Retatrutide adds yet a third target, glucagon, giving it the moniker “triple G.” In this mid-stage trial, Lilly enrolled about 340 adults with obesity, who had a body mass index of at least 30. The trial also included about 4% of patients with a BMI of between 27 and 30, in the overweight category, with at least one weight-related health condition.
In addition to the 24% average weight loss on the highest dose in the trial – about 58 pounds over 11 months – a quarter of patients on that dose experienced weight loss of at least 30%.
“This is an unusually high magnitude of efficacy” compared with other weight-loss medicines, researchers led by Dr. Ania Jastreboff at the Yale School of Medicine wrote in the NEJM paper. They noted it’s a degree of weight loss that’s been observed with bariatric-metabolic surgery.
Patients on the medicine had side effects like nausea, diarrhea, vomiting and constipation, which got worse at higher doses, the study showed. The researchers described them as generally “mild to moderate” in severity, and said they could be improved if patients started on lower doses before moving to higher ones.
About 7% of patients on the drug experienced skin tingling, the researchers reported, compared with 1% on placebo. One patient had elevated liver enzymes, and one had a case of acute pancreatitis, or inflammation of the pancreas. Increases in heart rate were seen up until 24 weeks in patients on the medicine, and then decreased, the study showed, although one patient had a severe adverse heart event known as prolonged QT syndrome.
Patients taking the medicine experienced benefits beyond weight loss, the researchers reported, including lowered blood pressure – some patients were able to stop taking a blood pressure medication. Almost three quarters of patients who started the trial with prediabetes had reached normal blood sugar levels by 48 weeks.

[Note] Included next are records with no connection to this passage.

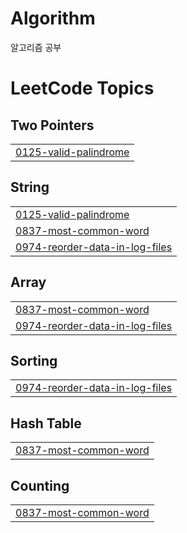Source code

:# Algorithm
알고리즘 공부

<!---LeetCode Topics Start-->
# LeetCode Topics
## Two Pointers
|  |
| ------- |
| [0125-valid-palindrome](https://github.com/jawoon1120/Algorithm/tree/master/0125-valid-palindrome) |
## String
|  |
| ------- |
| [0125-valid-palindrome](https://github.com/jawoon1120/Algorithm/tree/master/0125-valid-palindrome) |
| [0837-most-common-word](https://github.com/jawoon1120/Algorithm/tree/master/0837-most-common-word) |
| [0974-reorder-data-in-log-files](https://github.com/jawoon1120/Algorithm/tree/master/0974-reorder-data-in-log-files) |
## Array
|  |
| ------- |
| [0837-most-common-word](https://github.com/jawoon1120/Algorithm/tree/master/0837-most-common-word) |
| [0974-reorder-data-in-log-files](https://github.com/jawoon1120/Algorithm/tree/master/0974-reorder-data-in-log-files) |
## Sorting
|  |
| ------- |
| [0974-reorder-data-in-log-files](https://github.com/jawoon1120/Algorithm/tree/master/0974-reorder-data-in-log-files) |
## Hash Table
|  |
| ------- |
| [0837-most-common-word](https://github.com/jawoon1120/Algorithm/tree/master/0837-most-common-word) |
## Counting
|  |
| ------- |
| [0837-most-common-word](https://github.com/jawoon1120/Algorithm/tree/master/0837-most-common-word) |
<!---LeetCode Topics End-->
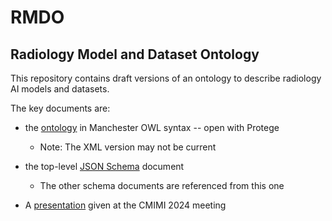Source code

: # RMDO

## Radiology Model and Dataset Ontology

This repository contains draft versions of an ontology to describe radiology AI models and datasets.

The key documents are:

* the [ontology](RMDO.omn) in Manchester OWL syntax -- open with Protege
  - Note: The XML version may not be current
    
* the top-level [JSON Schema](RMDO.json) document
  - The other schema documents are referenced from this one
 
* A [presentation](CMIMI%202024%20-%20RMDO.pptx) given at the CMIMI 2024 meeting
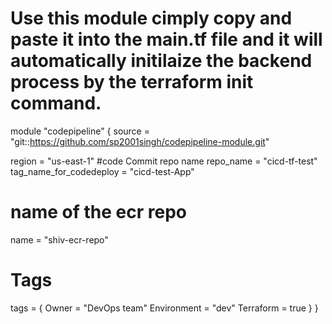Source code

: # Use this module cimply copy and paste it into the main.tf file and it will automatically initilaize the backend process by the terraform init command. 


module "codepipeline" {
  source = "git::https://github.com/sp2001singh/codepipeline-module.git"
 
  region                  = "us-east-1"
  #code Commit repo name
  repo_name               = "cicd-tf-test"
  tag_name_for_codedeploy = "cicd-test-App"
 
  # name of the ecr repo
  name = "shiv-ecr-repo"
 
  # Tags
  tags = {
    Owner       = "DevOps team"
    Environment = "dev"
    Terraform   = true
  }
}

The average weight loss appeared not to be slowing down by the 48-week mark, the researchers said, suggesting a longer study could show even more. Lilly is currently recruiting patients for a Phase 3 trial.
The medicine was just one of many with updates at the diabetes conference that started Friday. Other results showed that pill forms of drugs targeting GLP-1 produce similar weight loss – about 15% – as Wegovy. Novo Nordisk presented results from a Phase 3 study, while Lilly shared Phase 2 data. Pfizer also said Monday morning it had selected a GLP-1 pill to take forward in trials, though it’s currently a twice-daily pill, compared with once-daily for Lilly’s and Novo Nordisk’s.
Many of these drugs are also being tested for diabetes and other conditions. Retatrutide showed in additional results presented at the diabetes conference that it helped lower blood sugar as well as or better than an approved treatment, and led to more weight loss in these patients. An additional set of results suggest the drug may have promise for treating nonalcoholic fatty liver disease, a condition in which excess fat builds up in the liver and can lead to liver complications. An estimated 24% of American adults have the condition.
“This study raises the possibility that in the early stages of liver disease, it is possible to ‘de-fat’ the liver, which could in turn help to reduce the long-term cardiac, metabolic, renal, and liver-related harm from obesity,” Dr. Arun Sanyal, a professor of Medicine, Physiology and Molecular Pathology at Virginia Commonwealth University, said in a news release from the American Diabetes Association. “We are encouraged by these results and how they can potentially help tackle a disease that is currently without any approved therapies.”